• _Excerpted passage_
FIG. 5A is a side elevation view of the embodiment of FIG. 5
showing the steps involved in mounting the trim product to the
mounting clip.
FIG. 5B is a side elevation view of an alternate shape trim product
of the embodiment of FIG. 5.
FIG. 6 is a side elevation view of a portion of a building to which
a frieze with a concave curve portion according to the invention
has been mounted.
FIG. 6A is a side elevation view of a portion of a building to
which a frieze with a convex curve according to the invention has
been mounted.
FIG. 6B is a side elevation view of a portion of a building to
which a frieze with concave and convex curve portions according to
the invention has been mounted.
FIG. 6C is a side elevation view of a portion of a building to
which a frieze with a convex curve according to the invention has
been mounted by means of a J-hook.
FIG. 7 is a front elevation view of a portion of a building
roofline to which a fascia trim product according to the invention
is mounted.
FIG. 7A is an enlarged cross sectional view taken in the direction
of line 7A--7A of FIG. 7 and depicting a fascia of a first
contour.
FIG. 7B is an enlarged cross sectional view taken in the direction
of line 7A--7A and depicting a fascia of a second contour.
FIG. 8 is an end elevation view of a press die set having curved
and angular portions for creating curved and angular contour
portions in a sheet of bendable materials.
FIG. 9 is a perspective view of a pair of engageable die rollers
having surfaces formed with curved and angular portions for
creating curved and angular contour portions in a sheet of bendable
material.
DESCRIPTION OF THE PREFERRED EMBODIMENT
The architectural trim product of the present invention is an
economical and versatile component for enhancing the appearance of
the interior or exterior of a building. The trim product can be
formed to emulate the appearance of most of the building trim
products that are currently available in wood or molded plastic
resin, in an efficient and attractive way. Examples of types of
trim products to which the present invention pertains include, but
are not limited to, crosshead trim over windows and doors, friezes
between an exterior wall and an adjacent soffit, cove molding
between an interior wall and a ceiling, and fireplace mantles. In
all embodiments of the invention, the component that will remain in
view covers the wall-mounting component and any fasteners.

• _Material for this task_
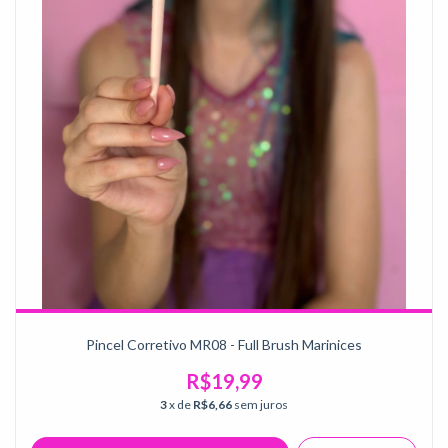
Pincel Corretivo MR08 - Full Brush Marinices
R$19,99
3
x de
R$6,66
sem juros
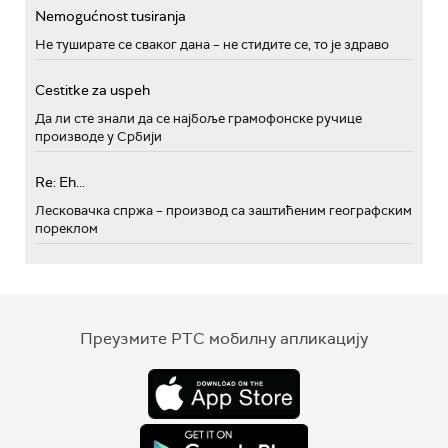
Nemogućnost tusiranja
Не туширате се сваког дана – не стидите се, то је здраво
Cestitke za uspeh
Да ли сте знали да се најбоље грамофонске ручице
производе у Србији
Re: Eh...
Лесковачка спржа – производ са заштићеним географским
пореклом
Преузмите РТС мобилну апликацију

• _Task list_
- 1) Repeat the patent figure descriptions from "FIG. 7A is an" to "of bendable materials." word for word.
- 2) Reproduce every line of text read from the records exactly, without including the pictures.
The records are unrelated to the patent figure descriptions.

• _Solutions to the tasks_
- 1)
FIG. 7A is an enlarged cross sectional view taken in the direction
of line 7A--7A of FIG. 7 and depicting a fascia of a first
contour.
FIG. 7B is an enlarged cross sectional view taken in the direction
of line 7A--7A and depicting a fascia of a second contour.
FIG. 8 is an end elevation view of a press die set having curved
and angular portions for creating curved and angular contour
portions in a sheet of bendable materials.

- 2)
Pincel Corretivo MR08 - Full Brush Marinices
R$19,99
3
x de
R$6,66
sem juros
Nemogućnost tusiranja
Не туширате се сваког дана – не стидите се, то је здраво
Cestitke za uspeh
Да ли сте знали да се најбоље грамофонске ручице
производе у Србији
Re: Eh...
Лесковачка спржа – производ са заштићеним географским
пореклом
Преузмите РТС мобилну апликацију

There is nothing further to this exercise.